Extracted page text data:

════════════════════

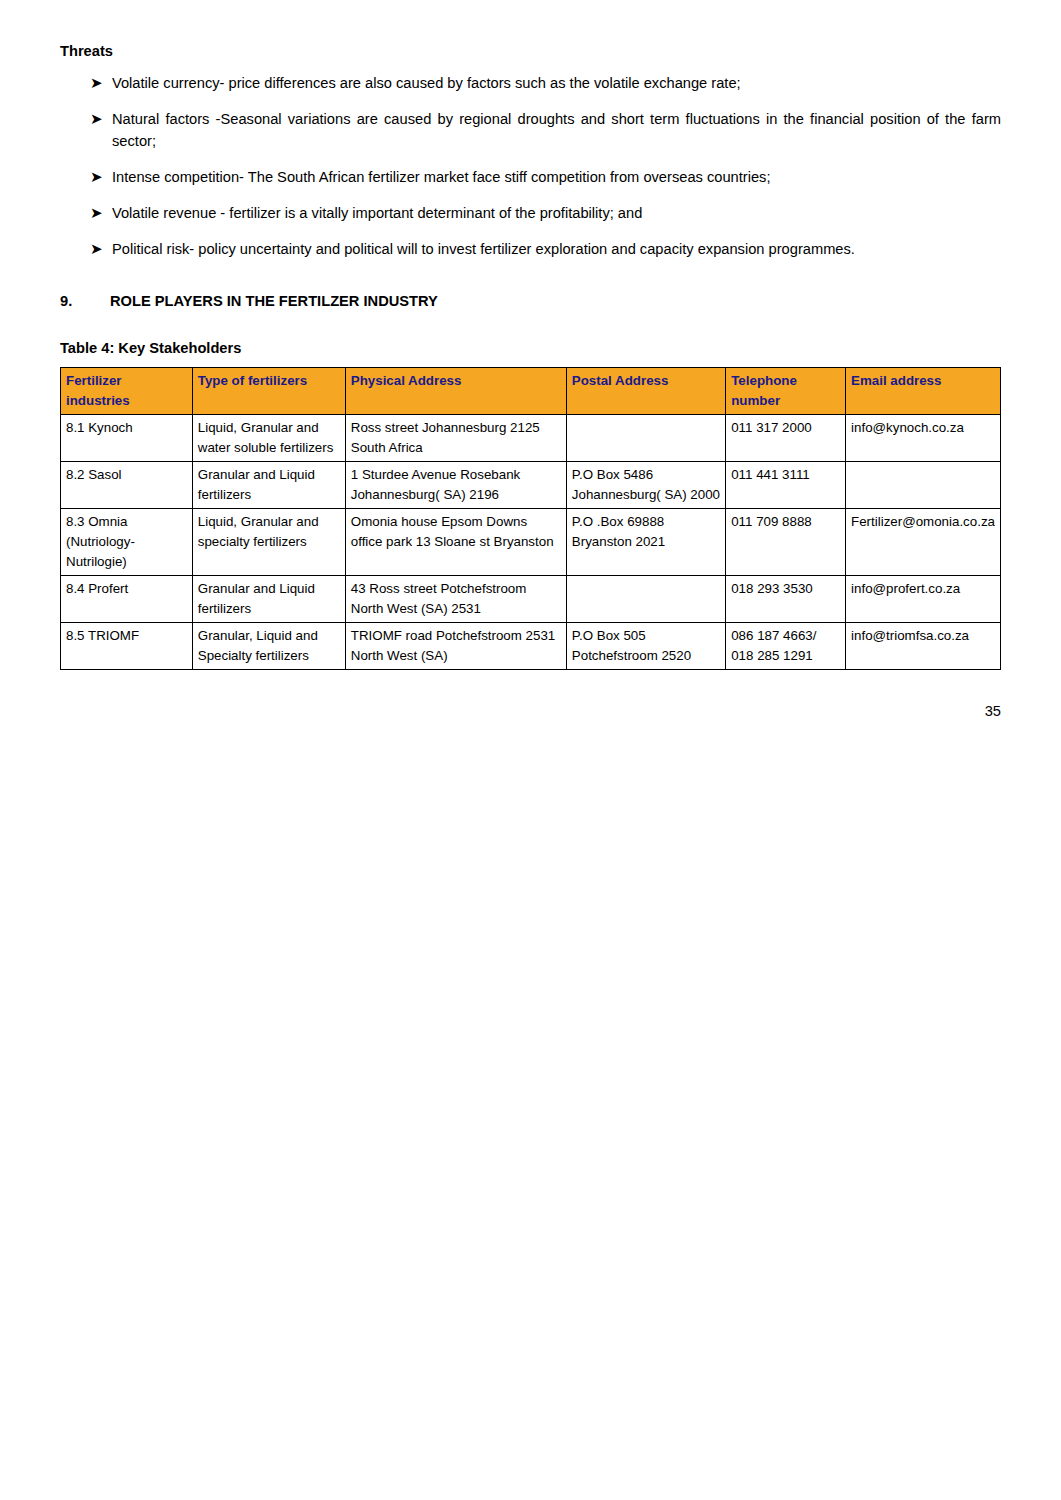Threats
Volatile currency- price differences are also caused by factors such as the volatile exchange rate;
Natural factors -Seasonal variations are caused by regional droughts and short term fluctuations in the financial position of the farm sector;
Intense competition- The South African fertilizer market face stiff competition from overseas countries;
Volatile revenue - fertilizer is a vitally important determinant of the profitability; and
Political risk- policy uncertainty and political will to invest fertilizer exploration and capacity expansion programmes.
9. ROLE PLAYERS IN THE FERTILZER INDUSTRY
Table 4: Key Stakeholders
| Fertilizer industries | Type of fertilizers | Physical Address | Postal Address | Telephone number | Email address |
| --- | --- | --- | --- | --- | --- |
| 8.1 Kynoch | Liquid, Granular and water soluble fertilizers | Ross street Johannesburg 2125 South Africa | | 011 317 2000 | info@kynoch.co.za |
| 8.2 Sasol | Granular and Liquid fertilizers | 1 Sturdee Avenue Rosebank Johannesburg( SA) 2196 | P.O Box 5486 Johannesburg( SA) 2000 | 011 441 3111 | |
| 8.3 Omnia (Nutriology-Nutrilogie) | Liquid, Granular and specialty fertilizers | Omonia house Epsom Downs office park 13 Sloane st Bryanston | P.O .Box 69888 Bryanston 2021 | 011 709 8888 | Fertilizer@omonia.co.za |
| 8.4 Profert | Granular and Liquid fertilizers | 43 Ross street Potchefstroom North West (SA) 2531 | | 018 293 3530 | info@profert.co.za |
| 8.5 TRIOMF | Granular, Liquid and Specialty fertilizers | TRIOMF road Potchefstroom 2531 North West (SA) | P.O Box 505 Potchefstroom 2520 | 086 187 4663/ 018 285 1291 | info@triomfsa.co.za |
35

════════════════════

**REQUIREMENT**
Go through the entries and filter for lines holding the word "info"; copy each match.

**WRITTEN RESPONSE**
| 8.1 Kynoch | Liquid, Granular and water soluble fertilizers | Ross street Johannesburg 2125 South Africa | | 011 317 2000 | info@kynoch.co.za |
| 8.4 Profert | Granular and Liquid fertilizers | 43 Ross street Potchefstroom North West (SA) 2531 | | 018 293 3530 | info@profert.co.za |
| 8.5 TRIOMF | Granular, Liquid and Specialty fertilizers | TRIOMF road Potchefstroom 2531 North West (SA) | P.O Box 505 Potchefstroom 2520 | 086 187 4663/ 018 285 1291 | info@triomfsa.co.za |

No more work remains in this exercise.